▸ **Prompt**
Find every line in the records that holds the string "knee". Copy each one.

Material supplied Block Start

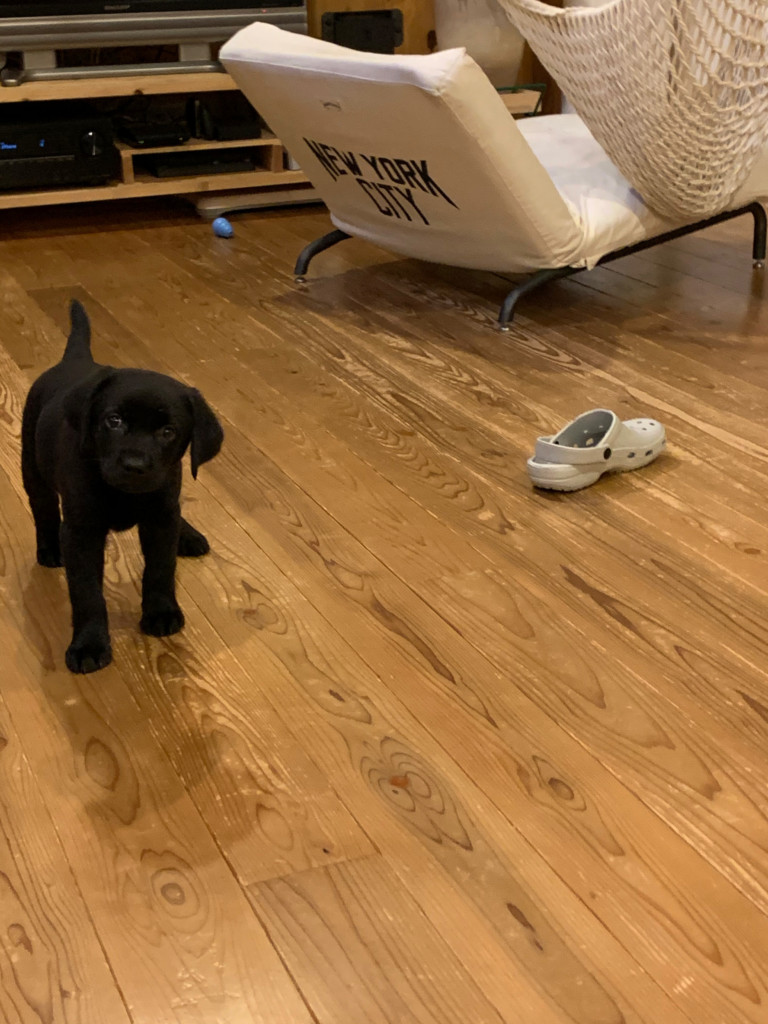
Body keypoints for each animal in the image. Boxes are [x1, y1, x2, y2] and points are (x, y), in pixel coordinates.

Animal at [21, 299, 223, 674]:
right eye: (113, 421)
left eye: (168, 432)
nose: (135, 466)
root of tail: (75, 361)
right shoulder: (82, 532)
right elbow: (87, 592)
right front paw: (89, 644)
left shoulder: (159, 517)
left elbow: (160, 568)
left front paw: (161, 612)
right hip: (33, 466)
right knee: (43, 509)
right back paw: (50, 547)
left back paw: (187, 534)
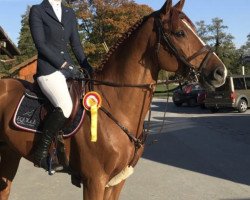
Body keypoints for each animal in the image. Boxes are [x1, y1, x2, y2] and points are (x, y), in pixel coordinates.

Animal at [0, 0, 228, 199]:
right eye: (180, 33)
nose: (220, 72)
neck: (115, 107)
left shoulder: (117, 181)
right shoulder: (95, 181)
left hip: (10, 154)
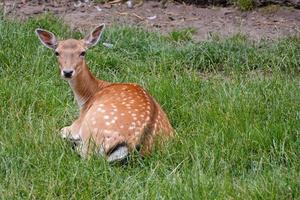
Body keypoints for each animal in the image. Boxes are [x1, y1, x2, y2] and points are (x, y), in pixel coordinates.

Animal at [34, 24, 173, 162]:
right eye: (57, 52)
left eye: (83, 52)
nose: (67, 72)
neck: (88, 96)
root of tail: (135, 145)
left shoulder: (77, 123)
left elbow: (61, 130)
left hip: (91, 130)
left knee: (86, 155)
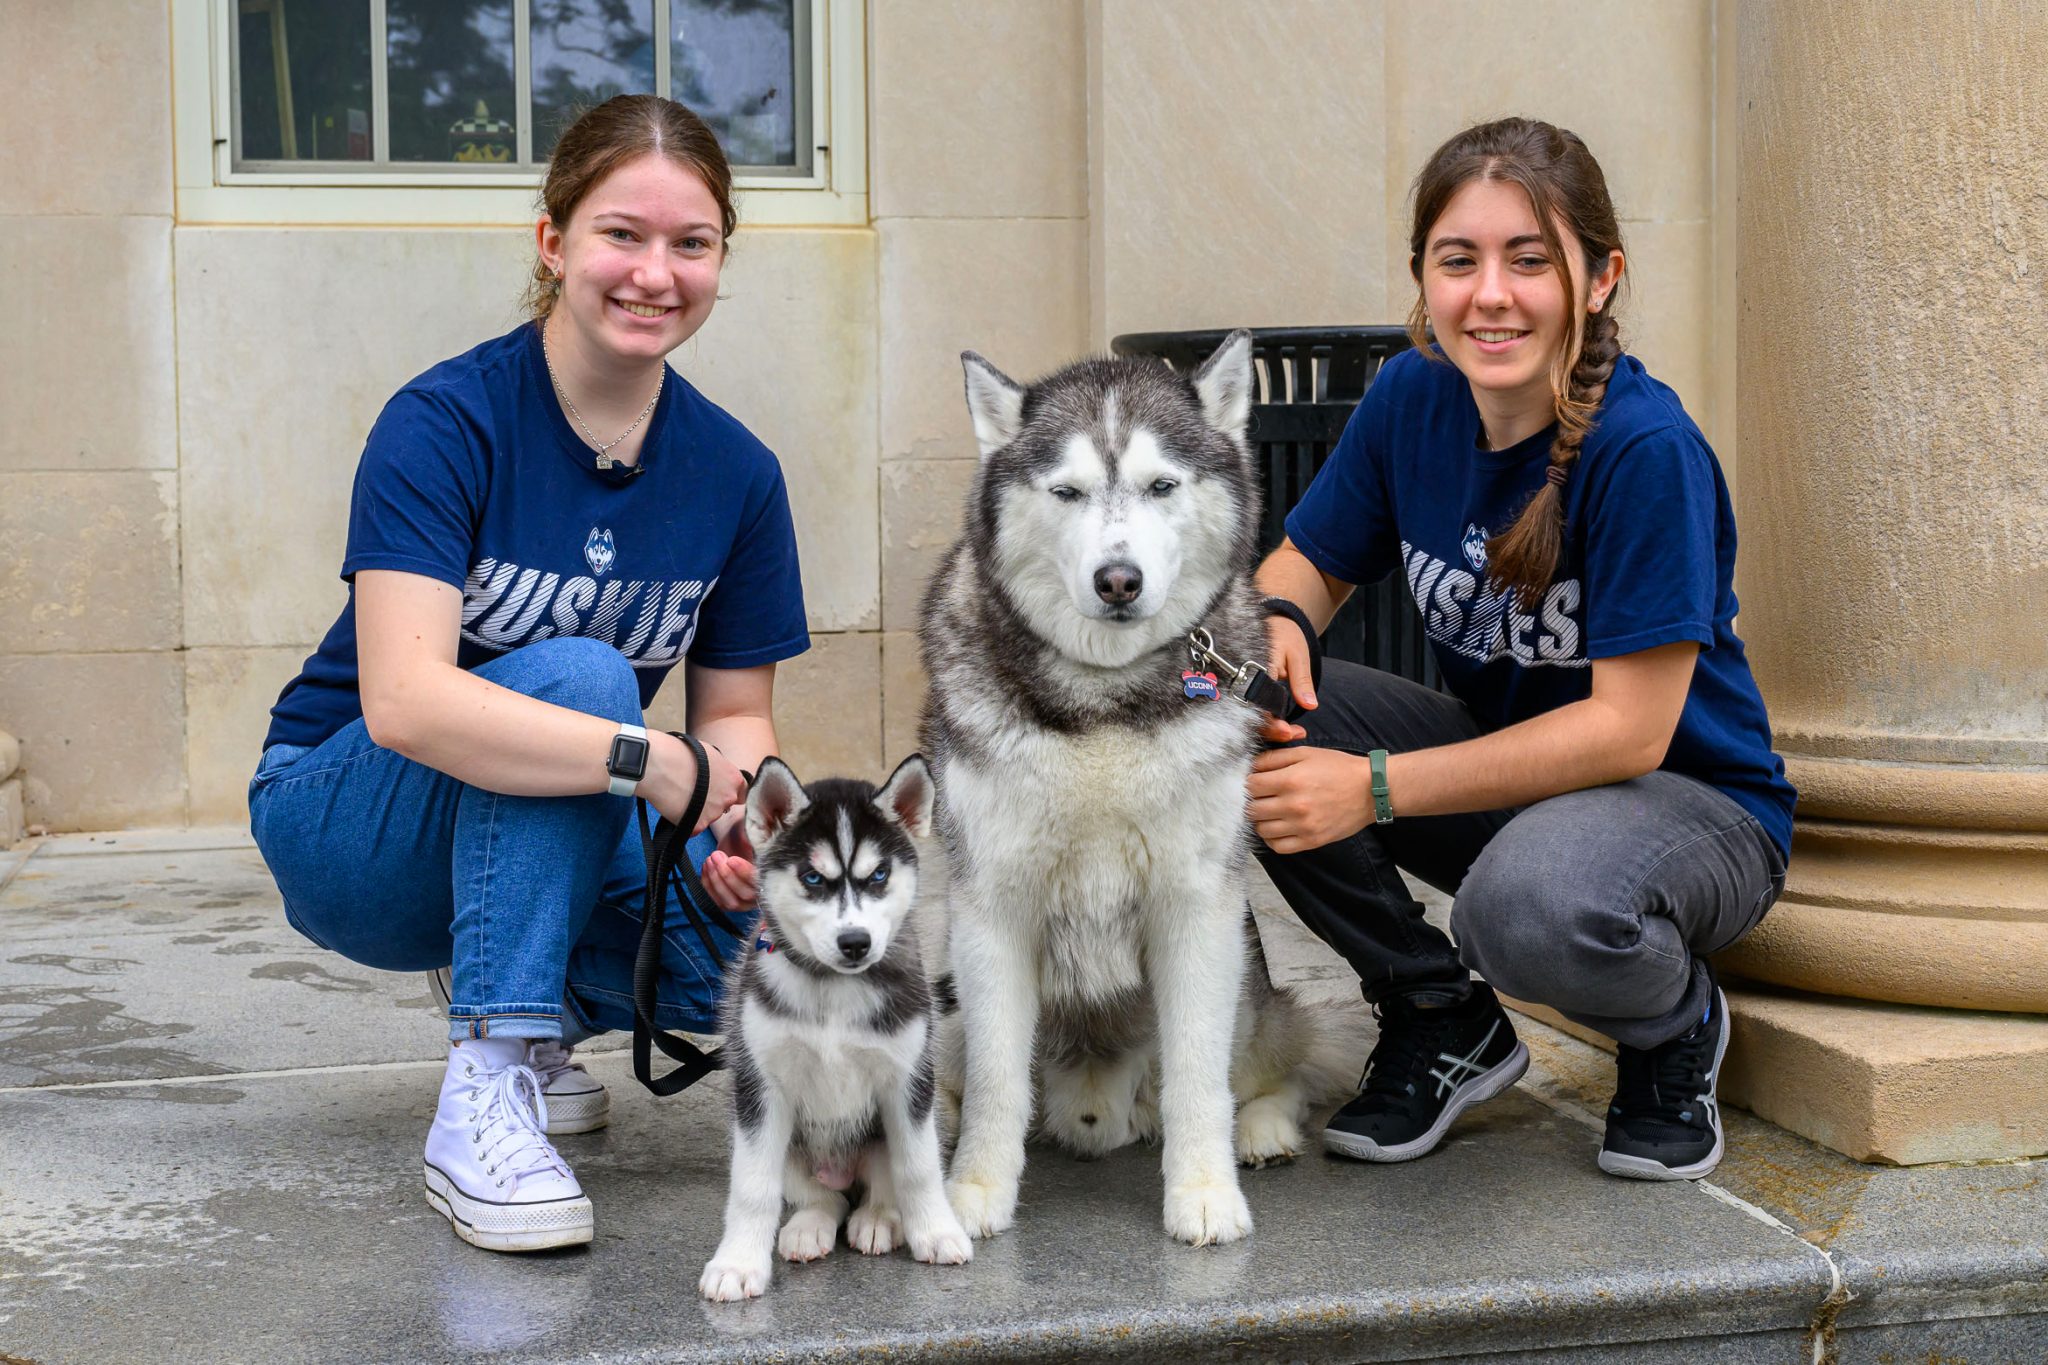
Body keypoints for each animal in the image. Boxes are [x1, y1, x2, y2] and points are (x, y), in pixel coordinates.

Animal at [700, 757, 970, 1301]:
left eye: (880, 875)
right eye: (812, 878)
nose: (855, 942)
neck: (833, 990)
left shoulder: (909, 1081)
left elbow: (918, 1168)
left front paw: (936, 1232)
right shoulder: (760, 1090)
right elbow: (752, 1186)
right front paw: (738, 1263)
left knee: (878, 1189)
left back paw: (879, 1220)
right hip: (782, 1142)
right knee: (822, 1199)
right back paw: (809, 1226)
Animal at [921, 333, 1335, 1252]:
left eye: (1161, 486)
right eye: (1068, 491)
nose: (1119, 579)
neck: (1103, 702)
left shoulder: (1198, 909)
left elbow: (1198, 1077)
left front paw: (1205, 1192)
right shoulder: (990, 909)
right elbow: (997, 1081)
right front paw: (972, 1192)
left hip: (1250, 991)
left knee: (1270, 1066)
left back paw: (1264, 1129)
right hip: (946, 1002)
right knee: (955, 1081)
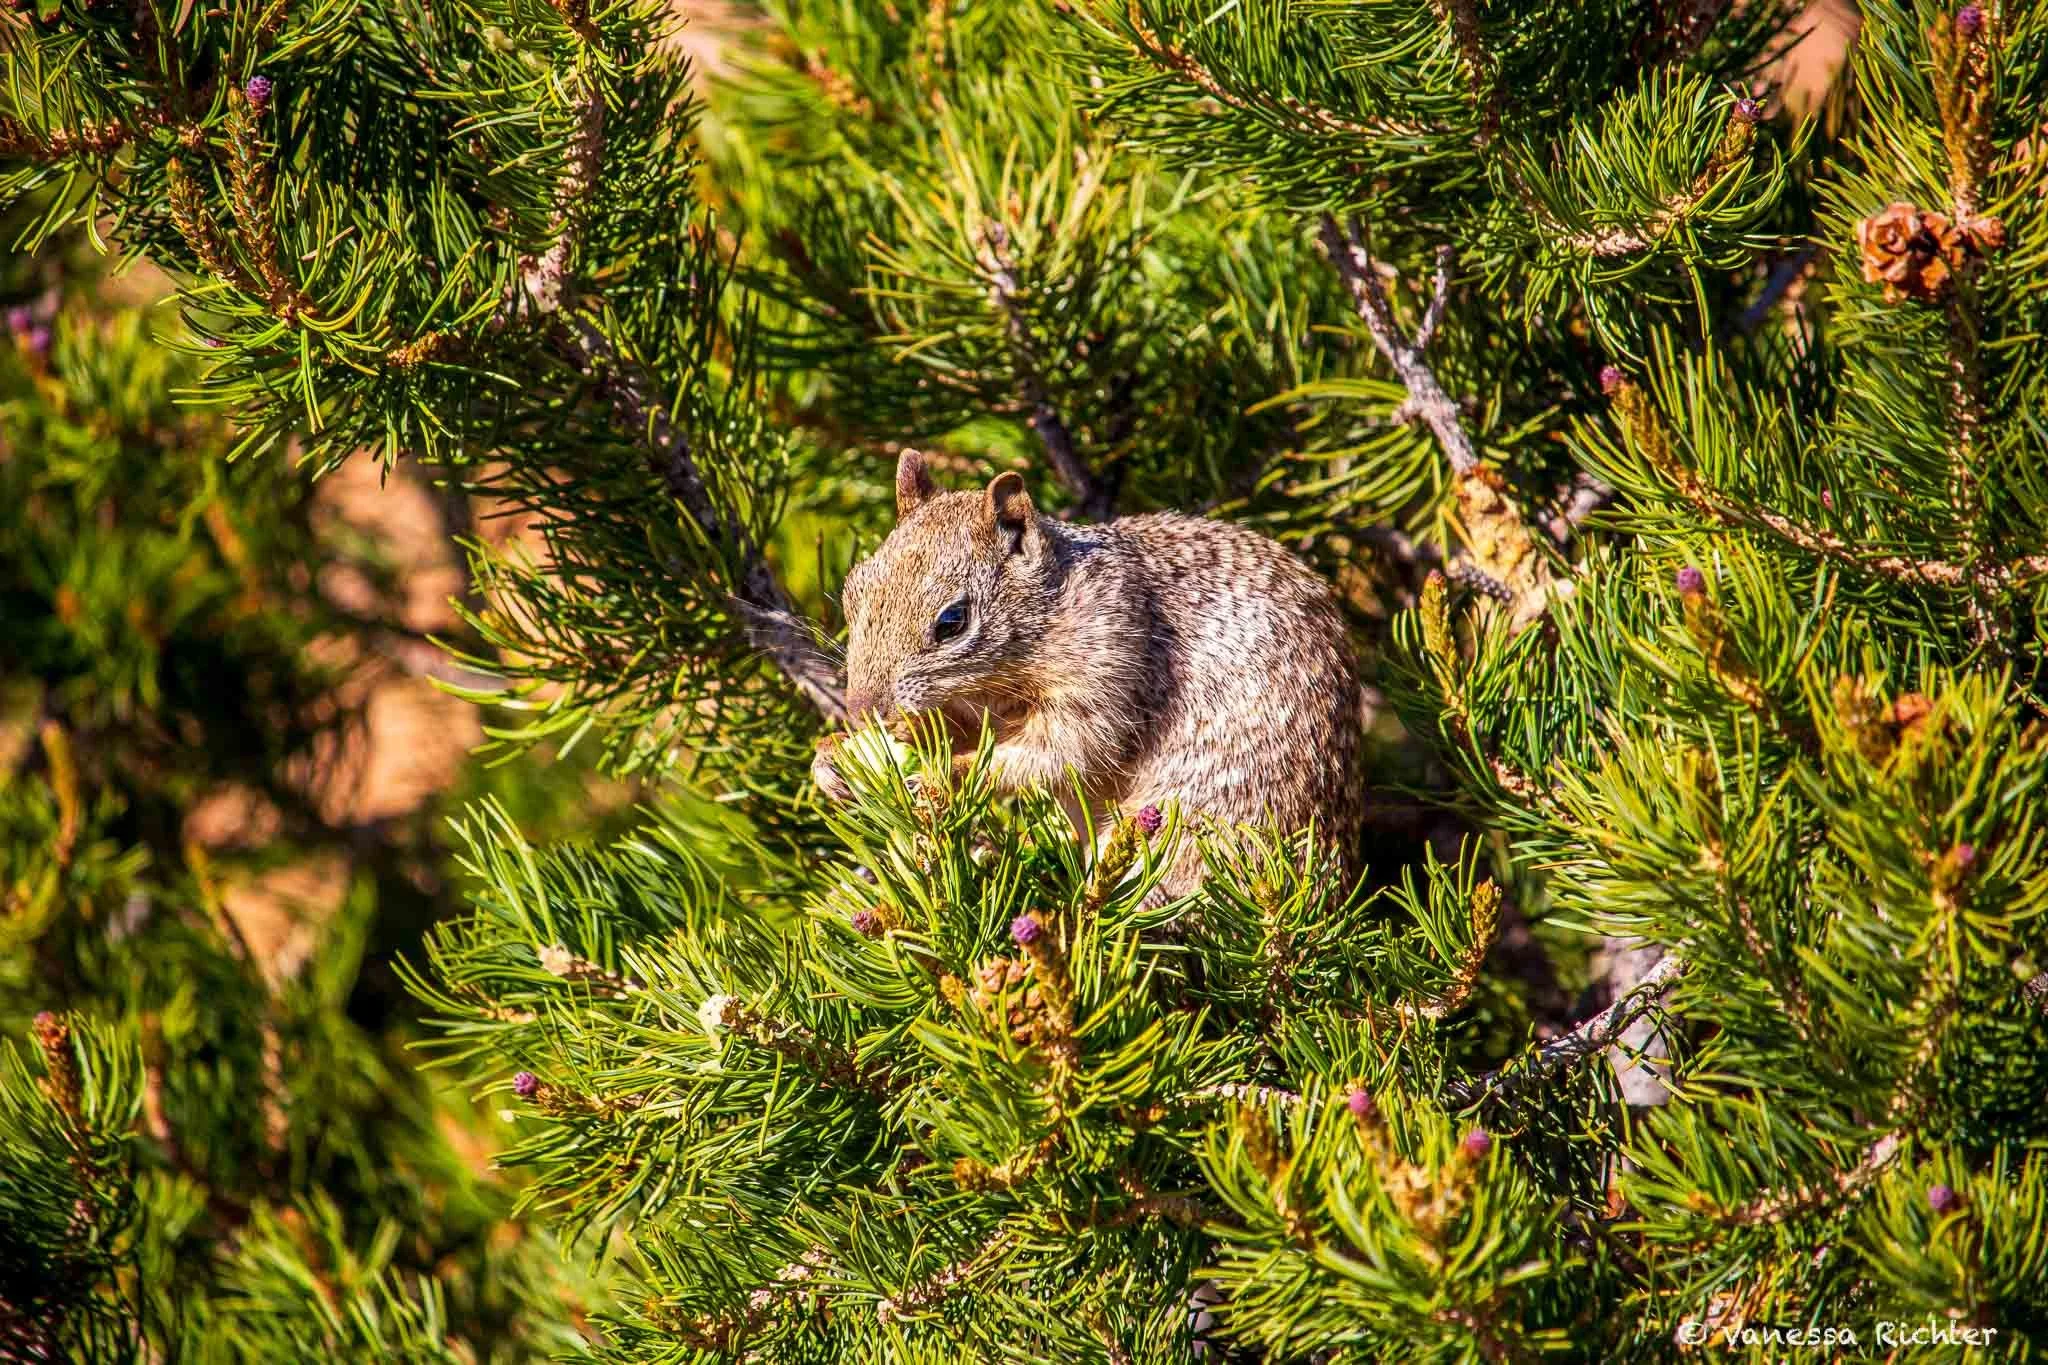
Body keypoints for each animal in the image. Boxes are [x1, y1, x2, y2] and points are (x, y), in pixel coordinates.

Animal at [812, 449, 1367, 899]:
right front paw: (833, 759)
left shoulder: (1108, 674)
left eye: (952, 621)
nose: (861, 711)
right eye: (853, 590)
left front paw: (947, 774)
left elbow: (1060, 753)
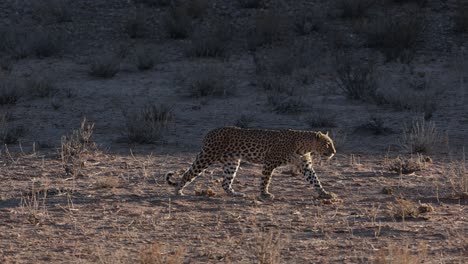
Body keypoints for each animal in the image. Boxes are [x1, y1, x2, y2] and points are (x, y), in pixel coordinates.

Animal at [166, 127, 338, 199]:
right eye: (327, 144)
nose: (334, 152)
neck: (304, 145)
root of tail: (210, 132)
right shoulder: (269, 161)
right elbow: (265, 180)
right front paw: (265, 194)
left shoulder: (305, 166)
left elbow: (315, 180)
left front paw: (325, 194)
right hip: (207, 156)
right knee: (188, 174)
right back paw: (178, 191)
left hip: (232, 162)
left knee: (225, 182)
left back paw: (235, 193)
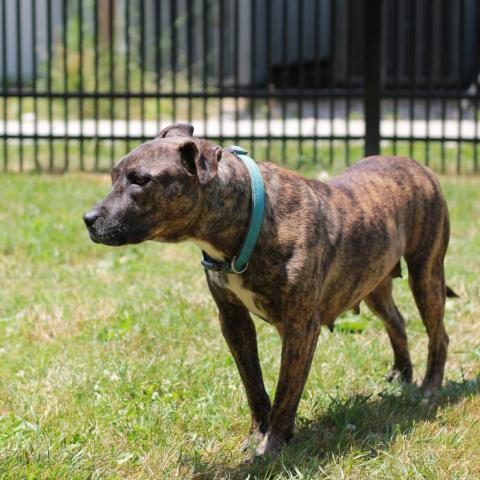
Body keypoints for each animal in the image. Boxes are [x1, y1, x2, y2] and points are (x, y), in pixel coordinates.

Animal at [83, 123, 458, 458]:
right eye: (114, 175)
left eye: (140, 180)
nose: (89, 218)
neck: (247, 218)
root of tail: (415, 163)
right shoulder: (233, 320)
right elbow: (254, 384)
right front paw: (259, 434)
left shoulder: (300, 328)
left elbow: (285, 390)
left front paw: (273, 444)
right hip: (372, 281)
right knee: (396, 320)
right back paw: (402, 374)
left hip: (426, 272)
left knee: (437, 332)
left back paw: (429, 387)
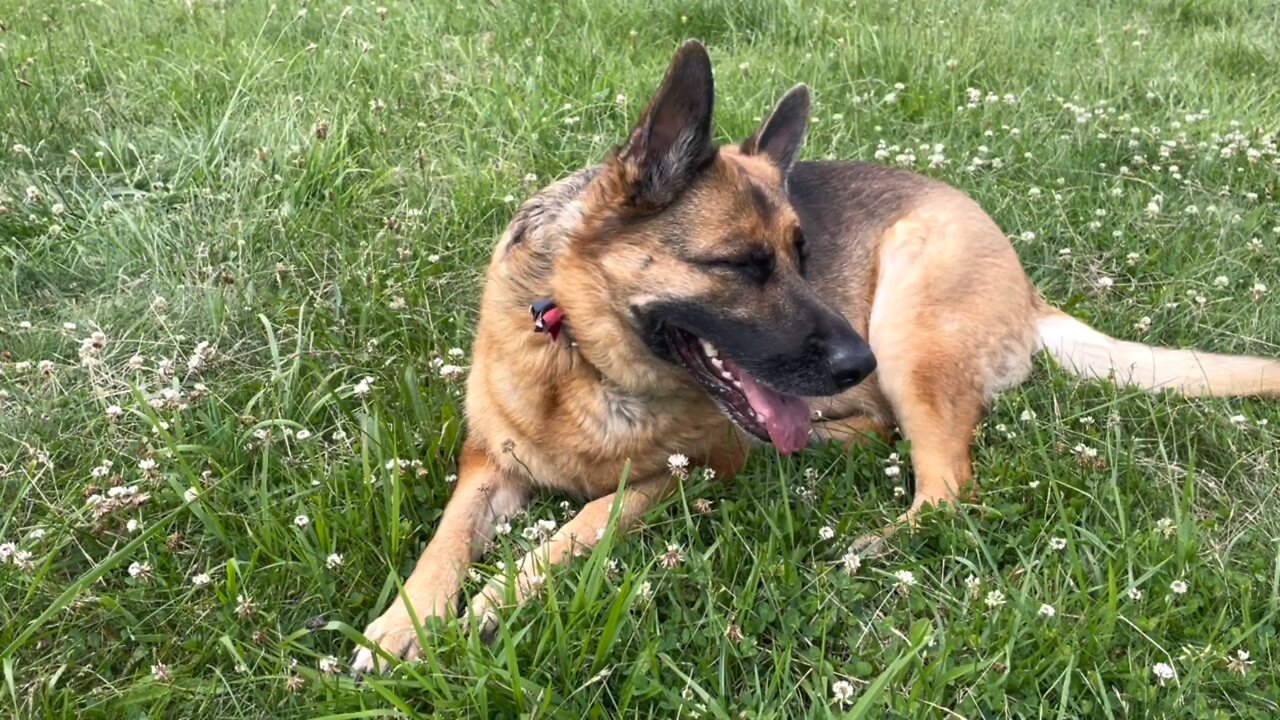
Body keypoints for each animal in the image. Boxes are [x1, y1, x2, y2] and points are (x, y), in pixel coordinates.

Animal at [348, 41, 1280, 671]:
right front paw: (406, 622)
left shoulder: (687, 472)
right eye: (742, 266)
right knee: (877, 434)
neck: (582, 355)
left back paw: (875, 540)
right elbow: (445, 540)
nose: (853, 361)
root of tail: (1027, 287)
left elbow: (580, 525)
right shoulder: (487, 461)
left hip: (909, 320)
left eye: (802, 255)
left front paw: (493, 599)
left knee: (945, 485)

Material supplied Block End

▸ **Solution**
right knee: (43, 509)
left knee: (86, 155)
left knee: (878, 1189)
right knee: (822, 1199)
left knee: (1270, 1066)
right knee: (955, 1081)
right knee: (188, 174)
left knee: (225, 182)
right knee: (396, 320)
left knee: (437, 332)
right knee: (877, 434)
left knee: (945, 485)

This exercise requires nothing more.